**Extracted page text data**
- - - - - - -

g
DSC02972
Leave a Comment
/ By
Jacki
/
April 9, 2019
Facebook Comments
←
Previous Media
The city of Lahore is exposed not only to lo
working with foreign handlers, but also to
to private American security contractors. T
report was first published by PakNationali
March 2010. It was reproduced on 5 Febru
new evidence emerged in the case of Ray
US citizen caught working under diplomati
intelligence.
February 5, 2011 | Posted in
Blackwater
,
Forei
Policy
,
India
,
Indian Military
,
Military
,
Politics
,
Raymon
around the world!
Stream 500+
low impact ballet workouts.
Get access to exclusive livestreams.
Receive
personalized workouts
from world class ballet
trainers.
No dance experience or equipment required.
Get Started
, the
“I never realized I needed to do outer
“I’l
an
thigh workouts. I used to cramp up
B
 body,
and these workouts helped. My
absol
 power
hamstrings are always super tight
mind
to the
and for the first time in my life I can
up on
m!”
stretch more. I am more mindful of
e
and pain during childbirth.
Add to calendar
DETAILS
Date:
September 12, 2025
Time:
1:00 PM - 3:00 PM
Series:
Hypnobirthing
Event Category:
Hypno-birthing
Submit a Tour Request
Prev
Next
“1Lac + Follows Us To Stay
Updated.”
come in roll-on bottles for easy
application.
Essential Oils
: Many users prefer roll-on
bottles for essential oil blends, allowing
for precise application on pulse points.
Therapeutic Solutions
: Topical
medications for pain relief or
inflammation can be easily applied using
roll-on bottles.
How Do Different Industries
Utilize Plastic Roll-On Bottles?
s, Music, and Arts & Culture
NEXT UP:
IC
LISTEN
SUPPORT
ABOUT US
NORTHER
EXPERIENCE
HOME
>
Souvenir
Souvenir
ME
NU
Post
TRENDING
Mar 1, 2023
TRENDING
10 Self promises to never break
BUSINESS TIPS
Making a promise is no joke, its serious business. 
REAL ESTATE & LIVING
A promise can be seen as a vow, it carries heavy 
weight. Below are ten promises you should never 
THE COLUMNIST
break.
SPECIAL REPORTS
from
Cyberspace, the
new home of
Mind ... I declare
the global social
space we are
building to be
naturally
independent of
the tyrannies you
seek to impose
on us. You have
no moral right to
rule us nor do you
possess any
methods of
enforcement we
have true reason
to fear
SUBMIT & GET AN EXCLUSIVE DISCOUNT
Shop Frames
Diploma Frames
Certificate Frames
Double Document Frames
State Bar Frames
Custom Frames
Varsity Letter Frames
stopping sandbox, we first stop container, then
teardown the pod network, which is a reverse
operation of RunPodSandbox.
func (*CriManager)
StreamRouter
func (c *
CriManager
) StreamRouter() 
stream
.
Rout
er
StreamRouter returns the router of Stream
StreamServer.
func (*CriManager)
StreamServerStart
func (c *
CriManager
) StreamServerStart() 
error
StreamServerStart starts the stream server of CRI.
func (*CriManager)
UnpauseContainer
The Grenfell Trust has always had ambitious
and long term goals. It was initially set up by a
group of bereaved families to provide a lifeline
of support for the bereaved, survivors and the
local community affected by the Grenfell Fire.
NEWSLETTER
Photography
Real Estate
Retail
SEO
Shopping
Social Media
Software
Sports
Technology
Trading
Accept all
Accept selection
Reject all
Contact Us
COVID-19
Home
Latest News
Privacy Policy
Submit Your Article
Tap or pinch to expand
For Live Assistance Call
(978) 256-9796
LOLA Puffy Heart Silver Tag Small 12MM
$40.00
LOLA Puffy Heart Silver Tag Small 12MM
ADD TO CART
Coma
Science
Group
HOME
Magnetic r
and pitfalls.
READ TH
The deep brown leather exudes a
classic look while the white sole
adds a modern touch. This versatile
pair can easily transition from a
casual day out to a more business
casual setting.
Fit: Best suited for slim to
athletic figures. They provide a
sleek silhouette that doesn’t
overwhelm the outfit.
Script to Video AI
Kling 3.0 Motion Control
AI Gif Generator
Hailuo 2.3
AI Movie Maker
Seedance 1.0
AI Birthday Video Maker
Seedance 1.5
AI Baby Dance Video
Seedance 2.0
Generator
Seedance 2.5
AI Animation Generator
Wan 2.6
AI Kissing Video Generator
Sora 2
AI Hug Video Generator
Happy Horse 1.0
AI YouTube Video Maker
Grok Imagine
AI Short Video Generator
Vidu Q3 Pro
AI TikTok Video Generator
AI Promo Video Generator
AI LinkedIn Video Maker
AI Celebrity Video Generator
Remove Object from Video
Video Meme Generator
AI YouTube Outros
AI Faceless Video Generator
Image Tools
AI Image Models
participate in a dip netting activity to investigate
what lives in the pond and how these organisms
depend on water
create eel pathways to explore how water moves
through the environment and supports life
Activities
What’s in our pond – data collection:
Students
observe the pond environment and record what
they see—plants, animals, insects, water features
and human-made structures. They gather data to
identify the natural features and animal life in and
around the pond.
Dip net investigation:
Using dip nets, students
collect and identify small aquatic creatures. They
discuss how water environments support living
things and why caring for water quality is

- - - - - - -

**THE PROBLEM**
Transcribe all entries exactly as they are given.

**SOLUTION TO THIS EXERCISE**
g
DSC02972
Leave a Comment
/ By
Jacki
/
April 9, 2019
Facebook Comments
←
Previous Media
The city of Lahore is exposed not only to lo
working with foreign handlers, but also to
to private American security contractors. T
report was first published by PakNationali
March 2010. It was reproduced on 5 Febru
new evidence emerged in the case of Ray
US citizen caught working under diplomati
intelligence.
February 5, 2011 | Posted in
Blackwater
,
Forei
Policy
,
India
,
Indian Military
,
Military
,
Politics
,
Raymon
around the world!
Stream 500+
low impact ballet workouts.
Get access to exclusive livestreams.
Receive
personalized workouts
from world class ballet
trainers.
No dance experience or equipment required.
Get Started
, the
“I never realized I needed to do outer
“I’l
an
thigh workouts. I used to cramp up
B
 body,
and these workouts helped. My
absol
 power
hamstrings are always super tight
mind
to the
and for the first time in my life I can
up on
m!”
stretch more. I am more mindful of
e
and pain during childbirth.
Add to calendar
DETAILS
Date:
September 12, 2025
Time:
1:00 PM - 3:00 PM
Series:
Hypnobirthing
Event Category:
Hypno-birthing
Submit a Tour Request
Prev
Next
“1Lac + Follows Us To Stay
Updated.”
come in roll-on bottles for easy
application.
Essential Oils
: Many users prefer roll-on
bottles for essential oil blends, allowing
for precise application on pulse points.
Therapeutic Solutions
: Topical
medications for pain relief or
inflammation can be easily applied using
roll-on bottles.
How Do Different Industries
Utilize Plastic Roll-On Bottles?
s, Music, and Arts & Culture
NEXT UP:
IC
LISTEN
SUPPORT
ABOUT US
NORTHER
EXPERIENCE
HOME
>
Souvenir
Souvenir
ME
NU
Post
TRENDING
Mar 1, 2023
TRENDING
10 Self promises to never break
BUSINESS TIPS
Making a promise is no joke, its serious business. 
REAL ESTATE & LIVING
A promise can be seen as a vow, it carries heavy 
weight. Below are ten promises you should never 
THE COLUMNIST
break.
SPECIAL REPORTS
from
Cyberspace, the
new home of
Mind ... I declare
the global social
space we are
building to be
naturally
independent of
the tyrannies you
seek to impose
on us. You have
no moral right to
rule us nor do you
possess any
methods of
enforcement we
have true reason
to fear
SUBMIT & GET AN EXCLUSIVE DISCOUNT
Shop Frames
Diploma Frames
Certificate Frames
Double Document Frames
State Bar Frames
Custom Frames
Varsity Letter Frames
stopping sandbox, we first stop container, then
teardown the pod network, which is a reverse
operation of RunPodSandbox.
func (*CriManager)
StreamRouter
func (c *
CriManager
) StreamRouter() 
stream
.
Rout
er
StreamRouter returns the router of Stream
StreamServer.
func (*CriManager)
StreamServerStart
func (c *
CriManager
) StreamServerStart() 
error
StreamServerStart starts the stream server of CRI.
func (*CriManager)
UnpauseContainer
The Grenfell Trust has always had ambitious
and long term goals. It was initially set up by a
group of bereaved families to provide a lifeline
of support for the bereaved, survivors and the
local community affected by the Grenfell Fire.
NEWSLETTER
Photography
Real Estate
Retail
SEO
Shopping
Social Media
Software
Sports
Technology
Trading
Accept all
Accept selection
Reject all
Contact Us
COVID-19
Home
Latest News
Privacy Policy
Submit Your Article
Tap or pinch to expand
For Live Assistance Call
(978) 256-9796
LOLA Puffy Heart Silver Tag Small 12MM
$40.00
LOLA Puffy Heart Silver Tag Small 12MM
ADD TO CART
Coma
Science
Group
HOME
Magnetic r
and pitfalls.
READ TH
The deep brown leather exudes a
classic look while the white sole
adds a modern touch. This versatile
pair can easily transition from a
casual day out to a more business
casual setting.
Fit: Best suited for slim to
athletic figures. They provide a
sleek silhouette that doesn’t
overwhelm the outfit.
Script to Video AI
Kling 3.0 Motion Control
AI Gif Generator
Hailuo 2.3
AI Movie Maker
Seedance 1.0
AI Birthday Video Maker
Seedance 1.5
AI Baby Dance Video
Seedance 2.0
Generator
Seedance 2.5
AI Animation Generator
Wan 2.6
AI Kissing Video Generator
Sora 2
AI Hug Video Generator
Happy Horse 1.0
AI YouTube Video Maker
Grok Imagine
AI Short Video Generator
Vidu Q3 Pro
AI TikTok Video Generator
AI Promo Video Generator
AI LinkedIn Video Maker
AI Celebrity Video Generator
Remove Object from Video
Video Meme Generator
AI YouTube Outros
AI Faceless Video Generator
Image Tools
AI Image Models
participate in a dip netting activity to investigate
what lives in the pond and how these organisms
depend on water
create eel pathways to explore how water moves
through the environment and supports life
Activities
What’s in our pond – data collection:
Students
observe the pond environment and record what
they see—plants, animals, insects, water features
and human-made structures. They gather data to
identify the natural features and animal life in and
around the pond.
Dip net investigation:
Using dip nets, students
collect and identify small aquatic creatures. They
discuss how water environments support living
things and why caring for water quality is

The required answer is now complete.